築後100年以上を経過した吉田寮現棟は耐震性を著しく欠き、大地震が発生した場合には倒壊あるいは大破のおそれがあるにもかかわらず本学学生が居住しているという、極めて危険な現状にある。
本学はすでに昭和50年代から吉田寮現棟の危険な状態を認識し、昭和57年には昭和61年3月を在寮期限とする決定を行い、平成元年までの間、寮生の安全確保を実現しようと吉田寮生との話し合いに努めたが、吉田寮現棟の建物の本格的な改善整備は果たされないまま、老朽化が進んだ。
そして、平成21年に「吉田南最南部地区整備・基本方針(案)」で旧食堂を取り壊して新棟を建設した後に現棟を建て替える方針を示し、新棟の建設は平成27年に実現したが、現棟の老朽化問題は未解決のまま残された。
そこで本学は平成27年7月に、危険な現棟に居住する学生がこれ以上増えることを避けるため、吉田寮自治会に対して入寮募集の停止を要請した。

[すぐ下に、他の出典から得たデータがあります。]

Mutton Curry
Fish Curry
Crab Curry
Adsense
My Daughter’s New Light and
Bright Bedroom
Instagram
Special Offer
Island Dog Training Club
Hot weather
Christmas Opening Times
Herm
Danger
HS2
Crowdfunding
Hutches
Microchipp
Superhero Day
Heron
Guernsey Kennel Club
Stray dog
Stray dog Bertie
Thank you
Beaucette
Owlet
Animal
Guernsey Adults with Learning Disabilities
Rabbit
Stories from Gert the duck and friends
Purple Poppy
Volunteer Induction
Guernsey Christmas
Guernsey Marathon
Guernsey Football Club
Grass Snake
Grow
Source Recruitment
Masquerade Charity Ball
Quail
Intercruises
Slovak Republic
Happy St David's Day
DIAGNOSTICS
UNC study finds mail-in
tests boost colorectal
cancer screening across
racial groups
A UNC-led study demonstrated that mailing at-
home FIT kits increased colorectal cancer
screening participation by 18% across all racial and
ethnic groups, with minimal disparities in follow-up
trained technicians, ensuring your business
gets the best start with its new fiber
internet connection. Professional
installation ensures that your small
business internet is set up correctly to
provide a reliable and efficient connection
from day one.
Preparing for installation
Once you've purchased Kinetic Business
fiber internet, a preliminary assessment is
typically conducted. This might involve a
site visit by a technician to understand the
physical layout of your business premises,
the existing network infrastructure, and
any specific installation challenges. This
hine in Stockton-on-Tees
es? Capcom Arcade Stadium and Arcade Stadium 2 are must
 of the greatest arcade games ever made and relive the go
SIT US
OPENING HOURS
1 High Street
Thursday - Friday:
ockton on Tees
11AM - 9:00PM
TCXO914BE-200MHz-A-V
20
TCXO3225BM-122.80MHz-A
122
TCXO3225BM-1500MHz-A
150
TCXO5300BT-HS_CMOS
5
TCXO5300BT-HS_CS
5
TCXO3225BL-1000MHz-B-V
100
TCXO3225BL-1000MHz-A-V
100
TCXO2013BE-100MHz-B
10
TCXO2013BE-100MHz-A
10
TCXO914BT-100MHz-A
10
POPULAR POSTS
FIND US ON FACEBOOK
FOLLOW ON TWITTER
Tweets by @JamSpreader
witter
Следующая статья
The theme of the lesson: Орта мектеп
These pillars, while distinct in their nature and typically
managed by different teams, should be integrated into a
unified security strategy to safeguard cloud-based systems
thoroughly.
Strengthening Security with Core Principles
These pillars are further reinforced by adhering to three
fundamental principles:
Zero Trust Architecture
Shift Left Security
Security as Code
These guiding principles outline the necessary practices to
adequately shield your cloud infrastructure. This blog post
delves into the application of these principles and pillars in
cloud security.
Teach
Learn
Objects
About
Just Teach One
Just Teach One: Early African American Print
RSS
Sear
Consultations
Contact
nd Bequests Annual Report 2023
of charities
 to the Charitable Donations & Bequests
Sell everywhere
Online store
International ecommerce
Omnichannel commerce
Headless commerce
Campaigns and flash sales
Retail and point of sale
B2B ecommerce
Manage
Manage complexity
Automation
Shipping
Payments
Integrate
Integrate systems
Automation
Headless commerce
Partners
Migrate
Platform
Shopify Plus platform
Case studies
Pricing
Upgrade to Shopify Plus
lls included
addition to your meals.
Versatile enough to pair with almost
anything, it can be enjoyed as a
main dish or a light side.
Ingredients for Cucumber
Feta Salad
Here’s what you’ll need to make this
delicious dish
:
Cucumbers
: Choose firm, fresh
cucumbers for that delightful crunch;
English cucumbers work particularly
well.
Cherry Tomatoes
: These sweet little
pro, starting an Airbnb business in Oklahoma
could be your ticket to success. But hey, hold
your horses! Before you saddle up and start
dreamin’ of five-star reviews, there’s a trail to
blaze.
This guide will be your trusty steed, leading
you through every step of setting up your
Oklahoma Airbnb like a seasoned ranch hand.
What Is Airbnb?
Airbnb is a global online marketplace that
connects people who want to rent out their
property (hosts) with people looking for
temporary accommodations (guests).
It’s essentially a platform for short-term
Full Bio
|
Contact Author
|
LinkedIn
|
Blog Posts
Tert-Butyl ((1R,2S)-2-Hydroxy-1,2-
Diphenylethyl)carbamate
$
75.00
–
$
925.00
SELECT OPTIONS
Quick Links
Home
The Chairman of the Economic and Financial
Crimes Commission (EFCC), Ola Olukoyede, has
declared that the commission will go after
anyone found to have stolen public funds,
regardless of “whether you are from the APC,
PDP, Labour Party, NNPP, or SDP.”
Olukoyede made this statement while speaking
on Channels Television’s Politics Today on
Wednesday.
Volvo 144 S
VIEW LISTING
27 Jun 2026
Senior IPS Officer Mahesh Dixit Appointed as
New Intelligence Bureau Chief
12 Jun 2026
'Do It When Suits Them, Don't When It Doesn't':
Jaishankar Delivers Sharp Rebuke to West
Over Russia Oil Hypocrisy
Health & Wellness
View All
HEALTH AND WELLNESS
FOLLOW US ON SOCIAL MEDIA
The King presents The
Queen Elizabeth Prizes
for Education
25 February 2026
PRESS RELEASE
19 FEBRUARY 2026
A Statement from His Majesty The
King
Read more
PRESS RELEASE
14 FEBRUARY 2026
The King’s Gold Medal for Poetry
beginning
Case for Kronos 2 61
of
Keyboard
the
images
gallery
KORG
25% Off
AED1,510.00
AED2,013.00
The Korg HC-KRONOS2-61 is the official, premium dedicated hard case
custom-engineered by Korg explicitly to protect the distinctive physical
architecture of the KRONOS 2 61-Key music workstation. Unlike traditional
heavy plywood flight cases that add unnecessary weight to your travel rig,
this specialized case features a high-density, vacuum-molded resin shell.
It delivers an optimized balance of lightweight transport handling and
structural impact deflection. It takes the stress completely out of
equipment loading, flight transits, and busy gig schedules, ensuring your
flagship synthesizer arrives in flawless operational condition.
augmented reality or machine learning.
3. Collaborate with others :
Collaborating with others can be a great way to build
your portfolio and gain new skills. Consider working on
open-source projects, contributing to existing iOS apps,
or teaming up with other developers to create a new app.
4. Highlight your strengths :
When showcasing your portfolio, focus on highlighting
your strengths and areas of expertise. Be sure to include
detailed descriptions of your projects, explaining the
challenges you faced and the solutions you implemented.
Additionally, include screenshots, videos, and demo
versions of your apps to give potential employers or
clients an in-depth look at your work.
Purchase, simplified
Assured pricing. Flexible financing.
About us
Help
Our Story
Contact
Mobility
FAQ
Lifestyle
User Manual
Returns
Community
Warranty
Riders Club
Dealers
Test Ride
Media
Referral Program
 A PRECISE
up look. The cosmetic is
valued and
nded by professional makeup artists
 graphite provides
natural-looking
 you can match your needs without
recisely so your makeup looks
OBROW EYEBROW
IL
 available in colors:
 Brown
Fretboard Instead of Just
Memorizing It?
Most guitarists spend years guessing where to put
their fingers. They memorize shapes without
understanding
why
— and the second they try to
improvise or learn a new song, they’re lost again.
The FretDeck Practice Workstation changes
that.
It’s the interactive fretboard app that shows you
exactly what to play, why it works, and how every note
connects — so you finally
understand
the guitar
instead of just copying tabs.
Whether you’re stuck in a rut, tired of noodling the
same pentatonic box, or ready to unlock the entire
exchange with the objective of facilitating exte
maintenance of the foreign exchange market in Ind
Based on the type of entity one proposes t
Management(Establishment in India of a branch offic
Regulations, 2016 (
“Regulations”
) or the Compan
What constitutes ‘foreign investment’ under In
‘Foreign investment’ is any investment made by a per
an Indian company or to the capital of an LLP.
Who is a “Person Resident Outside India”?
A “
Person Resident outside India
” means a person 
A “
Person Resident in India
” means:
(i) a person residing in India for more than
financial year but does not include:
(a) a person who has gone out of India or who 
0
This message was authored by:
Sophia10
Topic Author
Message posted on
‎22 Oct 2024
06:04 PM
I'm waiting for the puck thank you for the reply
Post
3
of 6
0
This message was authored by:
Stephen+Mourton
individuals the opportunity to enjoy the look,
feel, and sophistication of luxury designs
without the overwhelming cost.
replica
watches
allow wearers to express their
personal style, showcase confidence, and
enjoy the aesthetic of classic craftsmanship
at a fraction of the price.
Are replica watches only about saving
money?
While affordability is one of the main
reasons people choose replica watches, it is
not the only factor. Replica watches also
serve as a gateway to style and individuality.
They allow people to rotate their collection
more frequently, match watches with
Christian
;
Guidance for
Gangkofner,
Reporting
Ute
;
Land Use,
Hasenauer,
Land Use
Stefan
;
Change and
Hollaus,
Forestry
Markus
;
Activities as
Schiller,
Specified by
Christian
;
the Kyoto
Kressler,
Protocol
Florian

さらに、同様の入寮募集停止の要請を現在まで5回にわたって通知してきた。しかし、吉田寮自治会はこの要請にもかかわらず新しい入寮者を入舎させ、平成27年7月に約180人であった在寮生の数は増加し続け、平成29年11月には新棟を含む吉田寮の総収容定員(241人)を超える272人にまで達している。
このような経緯を踏まえると、また、大地震がいつ起こってもおかしくないことを考えると、吉田寮現棟に学生を居住させ続けることはもはや許されず、可能な限り早急に学生の安全確保を実現することは、学生に良好な修学環境を提供する責務を負う本学にとって最重要かつ喫緊の課題の一つである。
この課題の解決のため、京都大学は以下の基本方針を定める。
(1)平成30年1月以降、吉田寮への新規入寮は認めない。
(2)平成30年9月末日までに、現在吉田寮に入舎しているすべての学生は退舎しなければならない。
(3)退舎にあたって、平成30年4月時点で本学正規学生の学籍を有する吉田寮生については、希望する者に本学が代替宿舎を用意し、その代替宿舎に現在の寄宿料で居住させる。ただし、代替宿舎での光熱水費については、使用者である寮生の負担とする。また、代替宿舎での居住の終期は、原則として、当該寮生の正規生としての学籍の修業年限(大学院生については標準修業年限)の終期とする。
(4)吉田寮現棟の老朽化対策については、本学学生の福利厚生の一層の充実のために収容定員の増加を念頭に置きつつ、検討を進める。